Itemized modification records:

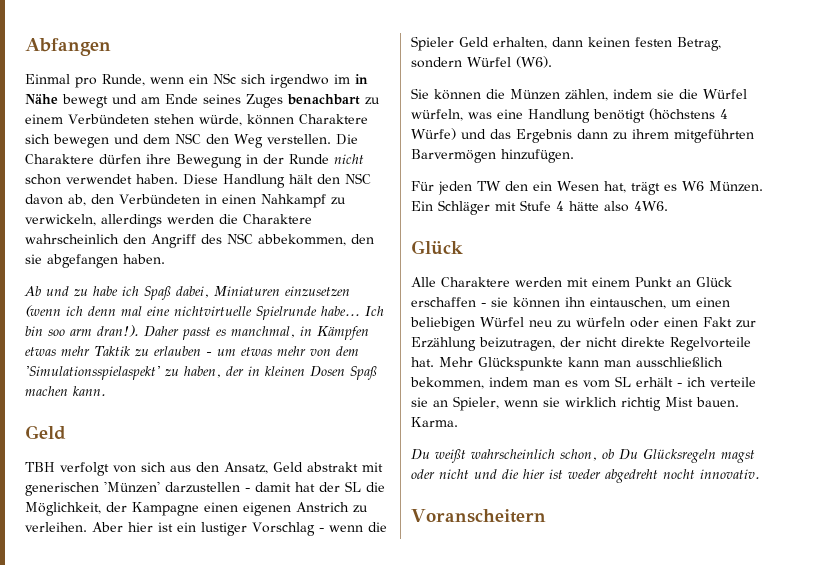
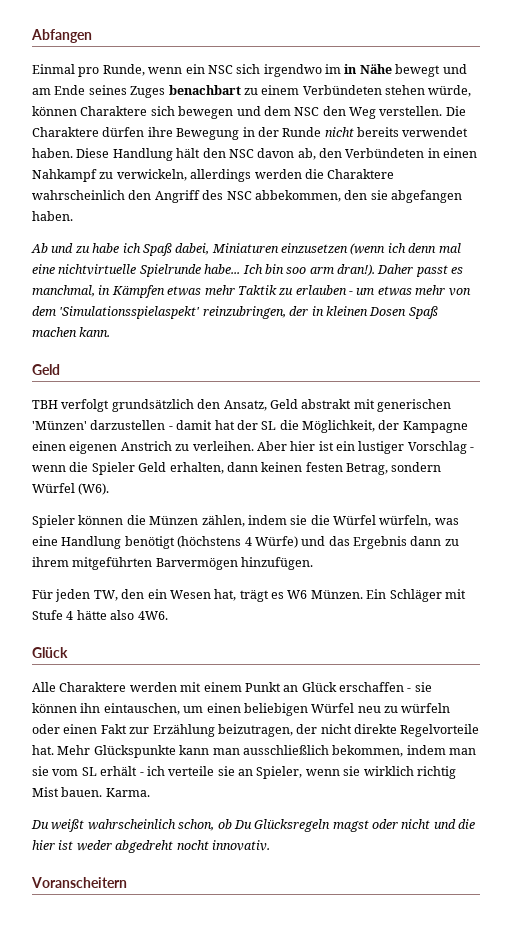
[213,73,236,84] NSc -> [207,65,233,74] NSC
[25,174,61,185] schon -> [357,127,399,137] bereits
[165,366,221,378] zu haben, -> [202,306,286,319] reinzubringen,
[113,462,191,473] von sich aus -> [111,399,194,412] grundsätzlich
[411,88,429,99] Sie -> [32,515,75,528] Spieler
[477,181,501,191] TW -> [93,590,118,601] TW,
[565,380,578,387] es -> [32,766,49,776] sie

**Work instruction:**
Print all entries exactly, without images.

**Exercise output:**
[213,73,236,84] NSc -> [207,65,233,74] NSC
[25,174,61,185] schon -> [357,127,399,137] bereits
[165,366,221,378] zu haben, -> [202,306,286,319] reinzubringen,
[113,462,191,473] von sich aus -> [111,399,194,412] grundsätzlich
[411,88,429,99] Sie -> [32,515,75,528] Spieler
[477,181,501,191] TW -> [93,590,118,601] TW,
[565,380,578,387] es -> [32,766,49,776] sie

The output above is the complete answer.